• [Task requirements]:
Starting with the line containing "291 377 3373.5" and going on through the line containing "399 188 88.06", return the lines of the data below exactly, and only those.
START Data section
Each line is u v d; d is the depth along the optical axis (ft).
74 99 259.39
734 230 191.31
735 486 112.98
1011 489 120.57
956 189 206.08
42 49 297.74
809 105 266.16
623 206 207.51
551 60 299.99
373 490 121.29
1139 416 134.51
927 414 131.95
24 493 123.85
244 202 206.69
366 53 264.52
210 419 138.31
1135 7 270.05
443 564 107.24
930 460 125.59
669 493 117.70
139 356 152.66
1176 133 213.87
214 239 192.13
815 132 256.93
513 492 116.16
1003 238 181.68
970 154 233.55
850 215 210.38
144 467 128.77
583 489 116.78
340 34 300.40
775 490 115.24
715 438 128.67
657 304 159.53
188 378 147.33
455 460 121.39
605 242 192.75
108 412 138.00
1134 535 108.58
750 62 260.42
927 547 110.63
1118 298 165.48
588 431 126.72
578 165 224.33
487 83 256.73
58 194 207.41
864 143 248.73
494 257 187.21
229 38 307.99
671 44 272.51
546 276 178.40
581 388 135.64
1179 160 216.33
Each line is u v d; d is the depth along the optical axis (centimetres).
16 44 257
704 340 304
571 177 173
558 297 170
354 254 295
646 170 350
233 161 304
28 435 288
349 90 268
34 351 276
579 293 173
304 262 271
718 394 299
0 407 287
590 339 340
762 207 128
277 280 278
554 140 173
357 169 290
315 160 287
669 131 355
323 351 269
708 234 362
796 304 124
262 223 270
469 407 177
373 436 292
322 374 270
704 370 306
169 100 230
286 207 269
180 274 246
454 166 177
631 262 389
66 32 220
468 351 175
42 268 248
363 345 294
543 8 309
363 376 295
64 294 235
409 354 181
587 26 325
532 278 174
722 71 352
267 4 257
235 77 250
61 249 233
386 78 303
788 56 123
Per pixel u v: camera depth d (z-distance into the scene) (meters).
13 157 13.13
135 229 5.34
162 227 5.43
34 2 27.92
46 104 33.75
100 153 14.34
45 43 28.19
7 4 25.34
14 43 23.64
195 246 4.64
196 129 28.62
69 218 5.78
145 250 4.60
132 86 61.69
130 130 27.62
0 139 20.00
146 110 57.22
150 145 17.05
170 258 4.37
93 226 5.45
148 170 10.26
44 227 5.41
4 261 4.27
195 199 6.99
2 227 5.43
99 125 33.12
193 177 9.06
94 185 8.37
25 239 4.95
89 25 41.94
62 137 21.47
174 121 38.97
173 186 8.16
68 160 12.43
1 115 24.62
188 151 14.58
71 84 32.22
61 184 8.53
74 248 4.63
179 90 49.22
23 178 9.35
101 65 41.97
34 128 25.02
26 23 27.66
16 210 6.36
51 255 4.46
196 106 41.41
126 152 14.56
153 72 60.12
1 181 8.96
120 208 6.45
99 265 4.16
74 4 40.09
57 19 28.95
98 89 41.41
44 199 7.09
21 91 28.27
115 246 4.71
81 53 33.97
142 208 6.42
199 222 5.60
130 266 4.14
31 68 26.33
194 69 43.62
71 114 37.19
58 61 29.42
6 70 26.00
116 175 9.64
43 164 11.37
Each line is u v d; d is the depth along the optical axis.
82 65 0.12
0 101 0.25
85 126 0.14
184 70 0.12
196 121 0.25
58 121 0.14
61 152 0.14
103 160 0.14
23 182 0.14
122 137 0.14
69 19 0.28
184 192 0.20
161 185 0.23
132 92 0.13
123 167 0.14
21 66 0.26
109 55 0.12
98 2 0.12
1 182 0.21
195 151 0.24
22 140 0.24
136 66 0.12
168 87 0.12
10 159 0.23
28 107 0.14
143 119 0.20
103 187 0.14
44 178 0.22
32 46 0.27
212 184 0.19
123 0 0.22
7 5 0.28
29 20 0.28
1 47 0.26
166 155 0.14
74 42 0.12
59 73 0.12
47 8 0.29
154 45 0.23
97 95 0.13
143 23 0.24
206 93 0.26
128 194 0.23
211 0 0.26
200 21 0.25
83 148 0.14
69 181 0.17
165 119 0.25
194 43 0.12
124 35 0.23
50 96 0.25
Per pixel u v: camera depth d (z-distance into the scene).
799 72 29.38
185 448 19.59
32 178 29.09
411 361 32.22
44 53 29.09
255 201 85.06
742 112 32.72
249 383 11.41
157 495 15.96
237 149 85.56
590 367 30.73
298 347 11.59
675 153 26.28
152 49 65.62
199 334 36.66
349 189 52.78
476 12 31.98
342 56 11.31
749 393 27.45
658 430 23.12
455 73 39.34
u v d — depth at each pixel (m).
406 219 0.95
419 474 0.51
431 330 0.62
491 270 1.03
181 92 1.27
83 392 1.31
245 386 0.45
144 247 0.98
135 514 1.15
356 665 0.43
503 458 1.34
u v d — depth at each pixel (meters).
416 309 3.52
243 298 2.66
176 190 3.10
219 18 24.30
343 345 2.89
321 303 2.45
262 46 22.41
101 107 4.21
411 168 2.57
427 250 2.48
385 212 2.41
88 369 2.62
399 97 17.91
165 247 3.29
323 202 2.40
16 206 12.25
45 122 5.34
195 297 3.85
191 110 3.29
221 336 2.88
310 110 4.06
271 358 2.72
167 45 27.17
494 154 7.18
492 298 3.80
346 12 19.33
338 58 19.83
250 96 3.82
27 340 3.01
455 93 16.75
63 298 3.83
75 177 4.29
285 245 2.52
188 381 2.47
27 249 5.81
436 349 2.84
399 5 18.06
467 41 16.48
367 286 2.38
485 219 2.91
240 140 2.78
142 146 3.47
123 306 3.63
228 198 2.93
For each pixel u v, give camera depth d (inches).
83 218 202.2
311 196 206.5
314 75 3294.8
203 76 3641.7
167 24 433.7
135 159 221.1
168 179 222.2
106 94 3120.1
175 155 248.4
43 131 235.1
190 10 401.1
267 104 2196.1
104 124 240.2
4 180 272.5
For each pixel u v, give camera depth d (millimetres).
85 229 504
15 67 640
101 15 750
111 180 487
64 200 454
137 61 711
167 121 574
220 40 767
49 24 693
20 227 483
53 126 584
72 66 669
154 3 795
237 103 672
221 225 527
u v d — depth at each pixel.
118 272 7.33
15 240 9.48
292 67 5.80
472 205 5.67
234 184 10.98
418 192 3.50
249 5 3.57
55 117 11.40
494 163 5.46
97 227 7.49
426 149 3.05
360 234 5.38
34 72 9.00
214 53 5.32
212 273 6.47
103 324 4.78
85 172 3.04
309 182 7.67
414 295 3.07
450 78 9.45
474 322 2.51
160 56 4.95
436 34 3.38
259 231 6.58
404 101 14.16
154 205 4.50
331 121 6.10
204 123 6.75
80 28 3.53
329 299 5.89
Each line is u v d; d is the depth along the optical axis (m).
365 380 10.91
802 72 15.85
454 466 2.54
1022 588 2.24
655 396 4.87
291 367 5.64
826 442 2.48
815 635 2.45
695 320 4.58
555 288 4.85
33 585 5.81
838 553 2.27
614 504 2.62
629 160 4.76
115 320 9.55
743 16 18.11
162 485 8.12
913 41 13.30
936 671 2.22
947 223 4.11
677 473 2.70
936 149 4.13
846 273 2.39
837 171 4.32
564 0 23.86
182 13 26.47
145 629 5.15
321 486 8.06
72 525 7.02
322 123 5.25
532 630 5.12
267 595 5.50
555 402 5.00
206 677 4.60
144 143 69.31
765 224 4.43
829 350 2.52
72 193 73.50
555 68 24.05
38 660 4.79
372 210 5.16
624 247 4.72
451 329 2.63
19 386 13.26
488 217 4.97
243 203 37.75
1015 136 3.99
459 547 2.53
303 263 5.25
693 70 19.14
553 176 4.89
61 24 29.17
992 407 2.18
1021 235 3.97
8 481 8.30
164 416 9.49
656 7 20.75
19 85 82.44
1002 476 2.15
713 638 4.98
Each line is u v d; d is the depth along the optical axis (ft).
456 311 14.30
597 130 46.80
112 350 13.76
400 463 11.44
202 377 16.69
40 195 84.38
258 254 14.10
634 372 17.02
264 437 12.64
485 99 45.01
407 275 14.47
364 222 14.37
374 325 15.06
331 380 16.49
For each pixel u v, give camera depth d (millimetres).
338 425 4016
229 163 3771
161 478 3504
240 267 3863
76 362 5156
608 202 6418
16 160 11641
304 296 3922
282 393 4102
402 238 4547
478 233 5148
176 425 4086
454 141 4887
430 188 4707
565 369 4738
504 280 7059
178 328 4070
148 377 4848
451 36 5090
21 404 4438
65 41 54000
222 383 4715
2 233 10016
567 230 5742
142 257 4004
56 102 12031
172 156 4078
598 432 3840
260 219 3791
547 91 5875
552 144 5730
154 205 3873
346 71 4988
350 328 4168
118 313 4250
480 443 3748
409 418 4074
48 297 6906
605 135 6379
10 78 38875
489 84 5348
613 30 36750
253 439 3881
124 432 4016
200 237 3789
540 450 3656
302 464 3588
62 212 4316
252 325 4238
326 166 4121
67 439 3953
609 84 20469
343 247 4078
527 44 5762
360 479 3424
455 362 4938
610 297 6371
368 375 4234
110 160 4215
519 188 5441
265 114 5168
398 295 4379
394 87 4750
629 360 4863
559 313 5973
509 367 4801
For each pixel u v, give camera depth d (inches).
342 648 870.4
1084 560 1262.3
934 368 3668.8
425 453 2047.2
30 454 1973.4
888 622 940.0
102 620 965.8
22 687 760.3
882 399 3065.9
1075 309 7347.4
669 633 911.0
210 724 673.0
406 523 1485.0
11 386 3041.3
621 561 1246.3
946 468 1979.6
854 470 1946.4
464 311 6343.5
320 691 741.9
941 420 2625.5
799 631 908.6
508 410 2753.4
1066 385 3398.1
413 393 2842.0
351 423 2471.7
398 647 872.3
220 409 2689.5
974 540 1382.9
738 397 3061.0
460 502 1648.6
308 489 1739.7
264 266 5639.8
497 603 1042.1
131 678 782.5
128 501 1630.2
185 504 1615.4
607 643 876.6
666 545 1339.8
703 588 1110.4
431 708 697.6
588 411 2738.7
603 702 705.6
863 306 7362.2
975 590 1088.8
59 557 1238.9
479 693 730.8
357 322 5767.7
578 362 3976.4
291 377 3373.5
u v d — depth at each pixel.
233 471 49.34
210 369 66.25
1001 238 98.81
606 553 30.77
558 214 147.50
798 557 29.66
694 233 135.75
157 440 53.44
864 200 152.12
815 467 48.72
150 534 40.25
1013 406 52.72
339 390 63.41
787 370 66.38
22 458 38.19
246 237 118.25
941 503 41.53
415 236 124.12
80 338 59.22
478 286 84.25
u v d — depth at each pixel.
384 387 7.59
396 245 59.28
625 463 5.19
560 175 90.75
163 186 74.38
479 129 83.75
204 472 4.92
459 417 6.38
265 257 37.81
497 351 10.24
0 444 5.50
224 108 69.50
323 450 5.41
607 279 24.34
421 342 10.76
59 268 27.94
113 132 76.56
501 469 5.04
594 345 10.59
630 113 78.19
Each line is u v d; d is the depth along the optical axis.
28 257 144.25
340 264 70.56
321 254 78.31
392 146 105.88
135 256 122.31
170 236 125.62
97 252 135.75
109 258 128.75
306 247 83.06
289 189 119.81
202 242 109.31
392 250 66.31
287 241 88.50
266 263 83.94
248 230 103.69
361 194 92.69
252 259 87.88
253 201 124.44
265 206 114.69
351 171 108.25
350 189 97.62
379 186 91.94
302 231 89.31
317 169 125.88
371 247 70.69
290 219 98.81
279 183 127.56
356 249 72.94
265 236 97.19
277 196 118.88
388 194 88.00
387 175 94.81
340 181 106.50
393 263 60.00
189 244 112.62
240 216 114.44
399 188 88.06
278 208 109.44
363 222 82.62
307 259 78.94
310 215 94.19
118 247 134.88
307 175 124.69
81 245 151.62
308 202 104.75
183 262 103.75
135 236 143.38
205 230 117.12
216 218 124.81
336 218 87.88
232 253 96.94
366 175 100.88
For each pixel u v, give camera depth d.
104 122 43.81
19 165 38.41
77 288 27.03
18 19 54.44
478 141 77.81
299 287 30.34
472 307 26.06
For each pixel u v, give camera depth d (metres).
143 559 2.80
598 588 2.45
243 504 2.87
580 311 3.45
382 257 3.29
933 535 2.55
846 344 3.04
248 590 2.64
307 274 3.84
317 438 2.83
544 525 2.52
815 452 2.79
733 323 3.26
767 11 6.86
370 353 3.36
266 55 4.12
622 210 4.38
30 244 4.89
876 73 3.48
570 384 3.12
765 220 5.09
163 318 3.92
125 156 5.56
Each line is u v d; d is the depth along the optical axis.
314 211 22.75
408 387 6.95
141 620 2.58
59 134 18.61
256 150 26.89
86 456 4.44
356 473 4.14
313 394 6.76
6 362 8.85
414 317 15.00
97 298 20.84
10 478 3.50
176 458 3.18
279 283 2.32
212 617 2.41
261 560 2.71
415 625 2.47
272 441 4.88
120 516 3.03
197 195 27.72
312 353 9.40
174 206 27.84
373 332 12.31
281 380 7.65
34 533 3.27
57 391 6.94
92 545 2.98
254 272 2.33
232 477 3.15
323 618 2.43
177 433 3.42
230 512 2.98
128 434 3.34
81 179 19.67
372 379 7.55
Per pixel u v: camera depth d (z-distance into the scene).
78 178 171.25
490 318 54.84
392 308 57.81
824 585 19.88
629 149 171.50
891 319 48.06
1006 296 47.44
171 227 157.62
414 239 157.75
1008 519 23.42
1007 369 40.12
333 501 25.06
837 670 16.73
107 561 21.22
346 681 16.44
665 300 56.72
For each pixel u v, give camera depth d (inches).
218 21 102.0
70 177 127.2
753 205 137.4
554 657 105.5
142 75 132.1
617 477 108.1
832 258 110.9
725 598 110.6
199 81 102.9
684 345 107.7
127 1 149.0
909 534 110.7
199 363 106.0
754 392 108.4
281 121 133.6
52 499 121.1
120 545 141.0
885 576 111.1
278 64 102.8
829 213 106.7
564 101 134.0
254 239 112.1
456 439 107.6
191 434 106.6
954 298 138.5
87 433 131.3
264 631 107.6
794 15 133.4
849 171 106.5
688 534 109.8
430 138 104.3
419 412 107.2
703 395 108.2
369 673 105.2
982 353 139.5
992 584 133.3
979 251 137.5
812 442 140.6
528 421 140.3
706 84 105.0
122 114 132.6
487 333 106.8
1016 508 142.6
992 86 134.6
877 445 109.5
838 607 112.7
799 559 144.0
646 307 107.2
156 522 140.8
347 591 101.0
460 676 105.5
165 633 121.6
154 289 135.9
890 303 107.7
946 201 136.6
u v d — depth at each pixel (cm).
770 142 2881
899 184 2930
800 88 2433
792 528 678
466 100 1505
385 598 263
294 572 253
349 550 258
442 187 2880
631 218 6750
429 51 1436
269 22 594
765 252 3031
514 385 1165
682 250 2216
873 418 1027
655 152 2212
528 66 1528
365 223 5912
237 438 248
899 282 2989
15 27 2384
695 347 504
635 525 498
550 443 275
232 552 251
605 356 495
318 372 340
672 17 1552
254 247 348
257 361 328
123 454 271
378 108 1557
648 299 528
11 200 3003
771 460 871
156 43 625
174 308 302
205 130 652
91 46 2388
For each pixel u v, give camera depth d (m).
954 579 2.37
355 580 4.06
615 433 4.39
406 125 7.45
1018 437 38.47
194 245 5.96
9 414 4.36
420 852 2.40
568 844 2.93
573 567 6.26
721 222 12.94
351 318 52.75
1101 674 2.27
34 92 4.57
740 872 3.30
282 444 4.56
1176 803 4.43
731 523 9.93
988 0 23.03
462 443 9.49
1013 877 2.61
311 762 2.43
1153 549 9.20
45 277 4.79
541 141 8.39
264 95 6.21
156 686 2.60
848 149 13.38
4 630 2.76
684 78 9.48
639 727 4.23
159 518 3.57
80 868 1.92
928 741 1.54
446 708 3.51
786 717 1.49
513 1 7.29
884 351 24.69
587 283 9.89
END Data section
• [Response for this exercise]:
291 377 3373.5
u v d — depth at each pixel.
233 471 49.34
210 369 66.25
1001 238 98.81
606 553 30.77
558 214 147.50
798 557 29.66
694 233 135.75
157 440 53.44
864 200 152.12
815 467 48.72
150 534 40.25
1013 406 52.72
339 390 63.41
787 370 66.38
22 458 38.19
246 237 118.25
941 503 41.53
415 236 124.12
80 338 59.22
478 286 84.25
u v d — depth at each pixel.
384 387 7.59
396 245 59.28
625 463 5.19
560 175 90.75
163 186 74.38
479 129 83.75
204 472 4.92
459 417 6.38
265 257 37.81
497 351 10.24
0 444 5.50
224 108 69.50
323 450 5.41
607 279 24.34
421 342 10.76
59 268 27.94
113 132 76.56
501 469 5.04
594 345 10.59
630 113 78.19
Each line is u v d; d is the depth along the optical axis.
28 257 144.25
340 264 70.56
321 254 78.31
392 146 105.88
135 256 122.31
170 236 125.62
97 252 135.75
109 258 128.75
306 247 83.06
289 189 119.81
202 242 109.31
392 250 66.31
287 241 88.50
266 263 83.94
248 230 103.69
361 194 92.69
252 259 87.88
253 201 124.44
265 206 114.69
351 171 108.25
350 189 97.62
379 186 91.94
302 231 89.31
317 169 125.88
371 247 70.69
290 219 98.81
279 183 127.56
356 249 72.94
265 236 97.19
277 196 118.88
388 194 88.00
387 175 94.81
340 181 106.50
393 263 60.00
189 244 112.62
240 216 114.44
399 188 88.06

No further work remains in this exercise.